Quem deve ter lamentado muito foi o Fluminense, que o dispensou ainda juvenil. Telê e Pinheiro o treinaram. Luisinho “jogava” como ponta-direita. O “jogava” é entre aspas mesmo. Na verdade, jamais entrou em campo pelo tricolor. Apenas treinava. Foram dois anos (1968 e 69) infrutíferos. Por pouco não deixou para trás a ideia de ser jogador de futebol. Acabara de ingressar do serviço militar. Porém, jogando pelo time do Exército, a sorte parecia acenar para ele. Alguém do Vasco o viu batendo uma bolinha e queria levá-lo para São Januário. Lusinho topou, mas sob uma condição: manter-se amador. Talvez por receio de sofrer a mesma decepção que teve nas Laranjeiras, o jogador atuava apenas pelo time de aspirantes do Vasco, e com ele foi terceiro colocado da categoria em 1970.

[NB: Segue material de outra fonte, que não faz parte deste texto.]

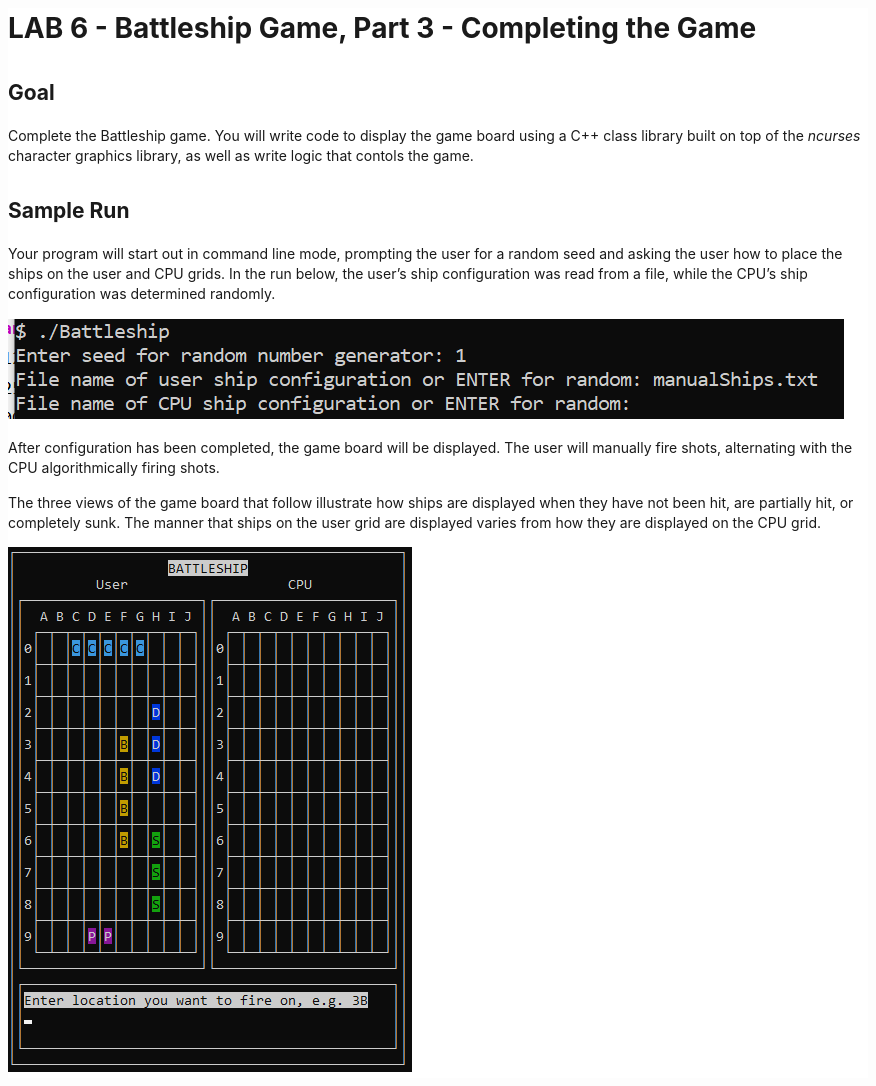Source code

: # LAB 6 - Battleship Game, Part 3 - Completing the Game
## Goal
Complete the Battleship game.  You will write code to display the game board using a C++ class library built on top of the  _ncurses_ character graphics library, as well as write logic that contols the game. 

## Sample Run

Your program will start out in command line mode, prompting the user for a random seed and asking the user how to place the ships on the user and CPU grids.  In the run below, the user’s ship configuration was read from a file, while the CPU’s ship configuration was determined randomly.

![initialConfiguration.txt](/images/image1.png)

After configuration has been completed, the game board will be displayed.  The user will manually fire shots, alternating with the CPU algorithmically firing shots.  

The three views of the game board that follow illustrate how ships are displayed when they have not been hit, are partially hit, or completely sunk.  The manner that ships on the user grid are displayed varies from how they are displayed on the CPU grid.

![ShipDisplayA](/images/image2a.png)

Vendo que a situação do irmão não era fácil no Vasco, César o levou para o Palmeiras. No clube paulista, Lusinho tornou-se profissional, mas permanecia sem espaço. Como barrar o irmão, centroavante como ele e ídolo da torcida? Perambulou de forma fugaz pela Ferroviária. Voltou ao Parque Antarctica e, após uma transação com os cartolas palmeirenses, o César ficou com o passe do irmão, emprestando-o, em seguida, ao América.


Enfim, Lusinho teve o futebol reconhecido. Brilhou intensamente. Era tão ídolo quanto Edu, o irmão do Zico. O Flamengo o queria a todo custo, e conseguiu o passe do cabeludo e barbudão goleador. Pagou um cifra milionária. “Era dinheiro pra burro”, reconheceu Luisinho, que chegou à Gávea para formar dupla com o próprio Zico. Deu certo. Marcou 82 gols em 183 jogos. Média excelente. Mas não se sentia à vontade na Gávea. Certa vez, disse o seguinte ao repórter Lédio Carmona: “Os gols no América são muito valorizados. Aqui, nós marcamos um gol e somos considerados heróis. No Flamengo, por exemplo, o artilheiro faz três gols em um jogo e assim mesmo é fuzilado”.

Com a chegada de Cláudio Adão à Gávea, Luisinho foi perdendo espaço. Difícil para ele reconhecer que no Flamengo foi pouco valorizado apesar dos muitos gols que marcara. Afinal, desde garoto torcia pelo rubro-negro. Deu de ombros, superou a desilusão e seguiu seu rumo de volta ao América para levantar mais taças e marcar muito mais gols. Lá o valorizavam. Lá era ídolo incontestável. Lusinho já não era mais torcedor do Flamengo. Batia no peito o coração vermelho… vermelho do seu amado Mecão.

Luís Alberto da Silva Lemos, nasceu no dia 3 de outubro de 1951, em Niterói. Ah, o apelido “Tombo” nasceu como contraponto ao “Cambalhota”, do irmão Caio, e o América assim construiu o seu gigante artilheiro. A inesquecível legenda Luisinho Lemos.